Consigne écrite a> Relevez chaque ligne des entrées contenant la chaîne « with », en tenant compte de la casse.

La liturgie du carême, telle que nous la vivons, a été conçue et organisée à Rome au début du Ve siècle en référence à deux groupes de chrétiens qui pendant ces six semaines se préparaient à la fête de Pâques : d’une part, les catéchumènes, ou candidats au baptême, qui seraient baptisés au cours de la Vigile pascale ; d’autre part, les pénitents, coupables de fautes graves, exclus de la communauté et de la communion, qui seraient réconciliés le jeudi saint et pourraient communier à Pâques. Saint Léon, pape de 440 à 461, écrit que « sur toute la surface de la terre des milliers d’hommes se préparent à la régénération dans le Christ », et en même temps « ceux qui sont tombés se lavent dans les larmes de la pénitence pour être admis aux remèdes de la réconciliation », itinéraire parcouru aussi bien par les catéchumènes en quête d’illumination que par les pénitents en quête de réconciliation. L’évangile de la Tentation est une vigoureuse invitation à dénoncer Satan et à proclamer la foi au seul Dieu.
En ce premier dimanche, l’Église nous fait entendre chaque année le récit mystérieux de la tentation de Jésus au désert : récit développé de façon semblable par Matthieu et par Luc, mentionné en une ligne par Marc. Bien sûr, on peut se demander d’où les évangélistes tiennent leur information, puisque nul témoin n’a assisté à cette confrontation de Jésus avec le Tentateur.
Quoi qu’il en soit, les trois synoptiques assurent que Jésus a jeûné pendant quarante jours. On comprend que l’Église, lorsqu’elle établit le jeûne de quarante jours du carême, se réfère à cet évangile qui donne le modèle et presque l’institution du carême chrétien. L’Eglise nous renvoie aussi au drame de la première tentation. Tandis que le premier couple a succombé à la tentation, le Christ et ceux qui le suivent ont la force de résister. L’enseignement vaut pour les catéchumènes qui lors de leur baptême auront à renoncer à Satan ou plus exactement à le dénoncer ; il vaut pour les chrétiens qui se reconnaissent pécheurs et vivent le carême comme un temps de conversion, de pénitence pour leurs fautes, d’effort pour ne plus succomber à la tentation ; et il vaut pour tous ceux qui entrent dans ce temps de carême avec la volonté de se libérer des puissances du mal pour suivre le Christ plus fidèlement.
Le processus de la tentation est le même au paradis ou au désert : il s’agit d’un dialogue entre deux voix, la voix de Satan le Tentateur et la voix de Dieu le Créateur. « Écoute ma voix », dit Satan. « Écoute la parole de Dieu », répond Jésus. Ève elle-même réplique timidement au serpent : « Dieu nous a dit de ne pas manger des fruits de cet arbre. »

Entrées fournies>

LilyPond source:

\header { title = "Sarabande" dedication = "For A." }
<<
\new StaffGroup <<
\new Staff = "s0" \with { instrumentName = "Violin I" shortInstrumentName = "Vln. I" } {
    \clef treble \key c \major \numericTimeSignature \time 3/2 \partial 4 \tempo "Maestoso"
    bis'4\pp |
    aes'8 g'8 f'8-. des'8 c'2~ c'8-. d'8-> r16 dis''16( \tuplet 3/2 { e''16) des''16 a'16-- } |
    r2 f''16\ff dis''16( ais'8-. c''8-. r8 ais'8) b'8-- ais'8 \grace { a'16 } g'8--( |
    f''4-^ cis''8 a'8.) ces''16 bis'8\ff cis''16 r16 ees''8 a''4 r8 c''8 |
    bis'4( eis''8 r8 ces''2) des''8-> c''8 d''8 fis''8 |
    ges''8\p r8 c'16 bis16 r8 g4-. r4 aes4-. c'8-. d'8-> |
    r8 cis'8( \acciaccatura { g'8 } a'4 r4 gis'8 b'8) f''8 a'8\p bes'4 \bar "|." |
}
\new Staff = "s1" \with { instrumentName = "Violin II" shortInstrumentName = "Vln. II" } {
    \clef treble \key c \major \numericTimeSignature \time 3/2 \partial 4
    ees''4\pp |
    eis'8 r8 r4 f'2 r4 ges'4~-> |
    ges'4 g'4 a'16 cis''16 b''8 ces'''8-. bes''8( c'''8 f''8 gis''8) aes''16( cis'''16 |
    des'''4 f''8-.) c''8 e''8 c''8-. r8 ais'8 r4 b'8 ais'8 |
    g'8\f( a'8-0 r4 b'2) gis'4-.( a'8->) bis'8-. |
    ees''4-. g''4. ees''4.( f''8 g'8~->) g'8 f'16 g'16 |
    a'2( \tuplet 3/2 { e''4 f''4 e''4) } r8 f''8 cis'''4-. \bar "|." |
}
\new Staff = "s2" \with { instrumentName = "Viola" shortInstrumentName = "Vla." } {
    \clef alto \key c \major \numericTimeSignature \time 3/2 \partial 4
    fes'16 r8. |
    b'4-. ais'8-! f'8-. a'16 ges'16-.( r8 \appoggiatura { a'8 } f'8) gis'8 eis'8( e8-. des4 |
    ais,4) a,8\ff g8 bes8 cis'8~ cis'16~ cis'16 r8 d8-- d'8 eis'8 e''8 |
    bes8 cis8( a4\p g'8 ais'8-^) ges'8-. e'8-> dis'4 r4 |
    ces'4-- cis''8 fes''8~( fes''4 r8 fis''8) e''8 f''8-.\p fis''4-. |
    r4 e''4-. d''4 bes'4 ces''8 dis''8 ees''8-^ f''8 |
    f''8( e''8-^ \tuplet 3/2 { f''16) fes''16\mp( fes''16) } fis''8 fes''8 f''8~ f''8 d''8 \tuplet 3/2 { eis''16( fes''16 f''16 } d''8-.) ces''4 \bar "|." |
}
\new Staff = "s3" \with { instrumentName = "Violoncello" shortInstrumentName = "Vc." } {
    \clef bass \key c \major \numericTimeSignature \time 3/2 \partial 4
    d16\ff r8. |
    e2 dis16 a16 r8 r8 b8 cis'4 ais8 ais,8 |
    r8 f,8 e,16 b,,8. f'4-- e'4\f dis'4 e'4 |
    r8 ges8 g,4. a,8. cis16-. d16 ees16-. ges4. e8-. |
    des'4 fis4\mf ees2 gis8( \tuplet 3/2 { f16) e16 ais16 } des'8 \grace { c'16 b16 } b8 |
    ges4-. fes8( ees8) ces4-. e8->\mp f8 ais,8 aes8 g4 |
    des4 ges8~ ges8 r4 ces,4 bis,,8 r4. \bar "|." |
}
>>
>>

--

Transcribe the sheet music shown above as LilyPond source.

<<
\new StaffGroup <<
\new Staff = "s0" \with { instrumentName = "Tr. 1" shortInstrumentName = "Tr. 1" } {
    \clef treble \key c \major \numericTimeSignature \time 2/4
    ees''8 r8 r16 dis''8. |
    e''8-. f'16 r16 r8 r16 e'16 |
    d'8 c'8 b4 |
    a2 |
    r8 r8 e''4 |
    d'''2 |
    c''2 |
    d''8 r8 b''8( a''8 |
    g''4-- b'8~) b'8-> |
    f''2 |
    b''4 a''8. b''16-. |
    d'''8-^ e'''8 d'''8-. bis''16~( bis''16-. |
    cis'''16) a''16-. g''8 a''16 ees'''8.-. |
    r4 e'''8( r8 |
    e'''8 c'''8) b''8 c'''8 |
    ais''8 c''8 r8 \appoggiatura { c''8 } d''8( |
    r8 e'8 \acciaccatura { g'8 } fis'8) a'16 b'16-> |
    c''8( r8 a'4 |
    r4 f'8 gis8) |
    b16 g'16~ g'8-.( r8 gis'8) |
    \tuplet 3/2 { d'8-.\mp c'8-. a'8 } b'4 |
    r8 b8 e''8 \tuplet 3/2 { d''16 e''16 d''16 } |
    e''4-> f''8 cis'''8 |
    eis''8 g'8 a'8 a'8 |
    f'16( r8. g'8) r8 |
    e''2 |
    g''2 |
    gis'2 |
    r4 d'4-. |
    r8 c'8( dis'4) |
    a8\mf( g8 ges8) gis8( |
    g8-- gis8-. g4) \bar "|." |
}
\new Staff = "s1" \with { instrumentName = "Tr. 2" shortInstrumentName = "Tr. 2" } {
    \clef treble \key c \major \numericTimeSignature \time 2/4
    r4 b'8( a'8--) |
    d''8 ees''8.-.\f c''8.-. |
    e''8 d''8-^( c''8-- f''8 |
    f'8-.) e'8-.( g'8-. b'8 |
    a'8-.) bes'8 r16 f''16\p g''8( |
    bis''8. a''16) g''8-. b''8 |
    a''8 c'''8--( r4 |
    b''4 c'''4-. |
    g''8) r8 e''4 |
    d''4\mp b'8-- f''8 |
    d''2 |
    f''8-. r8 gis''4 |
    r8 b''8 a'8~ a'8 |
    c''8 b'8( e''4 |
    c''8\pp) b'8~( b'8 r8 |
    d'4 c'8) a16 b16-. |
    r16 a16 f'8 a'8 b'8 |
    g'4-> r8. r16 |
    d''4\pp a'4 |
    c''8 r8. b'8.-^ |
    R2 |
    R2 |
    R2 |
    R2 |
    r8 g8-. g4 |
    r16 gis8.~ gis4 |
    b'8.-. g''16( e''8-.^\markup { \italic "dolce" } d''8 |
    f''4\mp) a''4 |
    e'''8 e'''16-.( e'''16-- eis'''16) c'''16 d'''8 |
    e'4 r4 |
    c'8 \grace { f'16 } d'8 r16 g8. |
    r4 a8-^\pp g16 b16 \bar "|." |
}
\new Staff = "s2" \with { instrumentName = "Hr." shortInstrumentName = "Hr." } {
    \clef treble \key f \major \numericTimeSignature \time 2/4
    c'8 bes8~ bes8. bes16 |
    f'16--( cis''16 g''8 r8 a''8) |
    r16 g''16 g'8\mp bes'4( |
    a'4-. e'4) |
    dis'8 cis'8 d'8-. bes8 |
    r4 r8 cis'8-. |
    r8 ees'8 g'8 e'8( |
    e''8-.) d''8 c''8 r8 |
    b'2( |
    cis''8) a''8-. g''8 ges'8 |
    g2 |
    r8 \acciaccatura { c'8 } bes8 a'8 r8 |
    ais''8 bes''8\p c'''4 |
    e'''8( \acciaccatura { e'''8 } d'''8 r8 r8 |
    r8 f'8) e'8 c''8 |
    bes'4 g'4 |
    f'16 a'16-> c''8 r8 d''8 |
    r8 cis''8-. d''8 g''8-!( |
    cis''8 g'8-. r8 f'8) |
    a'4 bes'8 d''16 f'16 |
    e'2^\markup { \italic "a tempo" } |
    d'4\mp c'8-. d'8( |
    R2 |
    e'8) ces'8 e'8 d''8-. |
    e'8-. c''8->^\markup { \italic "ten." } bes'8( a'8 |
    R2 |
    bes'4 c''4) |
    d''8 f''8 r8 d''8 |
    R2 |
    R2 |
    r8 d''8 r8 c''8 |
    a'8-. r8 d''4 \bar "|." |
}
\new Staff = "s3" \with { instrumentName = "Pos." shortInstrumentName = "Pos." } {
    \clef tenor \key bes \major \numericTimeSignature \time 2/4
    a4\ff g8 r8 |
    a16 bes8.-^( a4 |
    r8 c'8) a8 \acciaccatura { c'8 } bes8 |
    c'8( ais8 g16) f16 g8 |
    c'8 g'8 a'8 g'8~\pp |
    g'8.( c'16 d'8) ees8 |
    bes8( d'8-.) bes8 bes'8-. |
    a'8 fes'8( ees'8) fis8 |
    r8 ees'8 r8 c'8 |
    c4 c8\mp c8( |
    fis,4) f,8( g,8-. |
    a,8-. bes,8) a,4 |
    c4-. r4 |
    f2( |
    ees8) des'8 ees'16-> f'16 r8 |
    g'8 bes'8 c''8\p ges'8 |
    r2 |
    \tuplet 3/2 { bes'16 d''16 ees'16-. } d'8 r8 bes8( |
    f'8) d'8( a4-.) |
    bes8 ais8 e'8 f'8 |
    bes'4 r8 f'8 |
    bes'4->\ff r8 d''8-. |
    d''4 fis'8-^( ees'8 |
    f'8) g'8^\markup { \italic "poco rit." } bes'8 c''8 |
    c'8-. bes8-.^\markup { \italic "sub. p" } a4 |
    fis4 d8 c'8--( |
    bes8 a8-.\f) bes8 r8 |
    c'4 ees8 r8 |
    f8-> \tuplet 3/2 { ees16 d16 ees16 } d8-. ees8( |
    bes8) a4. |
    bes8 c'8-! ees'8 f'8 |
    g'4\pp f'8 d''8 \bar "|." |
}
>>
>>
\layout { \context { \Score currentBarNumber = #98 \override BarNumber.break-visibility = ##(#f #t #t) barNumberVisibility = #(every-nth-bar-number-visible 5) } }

Consigne écrite b> D'après l'extrait sur le carême, pourquoi l'Église se réfère-t-elle à l'évangile de la tentation au désert lorsqu'elle fixe un jeûne de quarante jours ?

Résultat attendu a>
\new Staff = "s0" \with { instrumentName = "Violin I" shortInstrumentName = "Vln. I" } {
\new Staff = "s1" \with { instrumentName = "Violin II" shortInstrumentName = "Vln. II" } {
\new Staff = "s2" \with { instrumentName = "Viola" shortInstrumentName = "Vla." } {
\new Staff = "s3" \with { instrumentName = "Violoncello" shortInstrumentName = "Vc." } {
\new Staff = "s0" \with { instrumentName = "Tr. 1" shortInstrumentName = "Tr. 1" } {
\new Staff = "s1" \with { instrumentName = "Tr. 2" shortInstrumentName = "Tr. 2" } {
\new Staff = "s2" \with { instrumentName = "Hr." shortInstrumentName = "Hr." } {
\new Staff = "s3" \with { instrumentName = "Pos." shortInstrumentName = "Pos." } {

Résultat attendu b> Les trois synoptiques assurent que Jésus a jeûné pendant quarante jours. Cet évangile donne ainsi le modèle et presque l'institution du carême chrétien.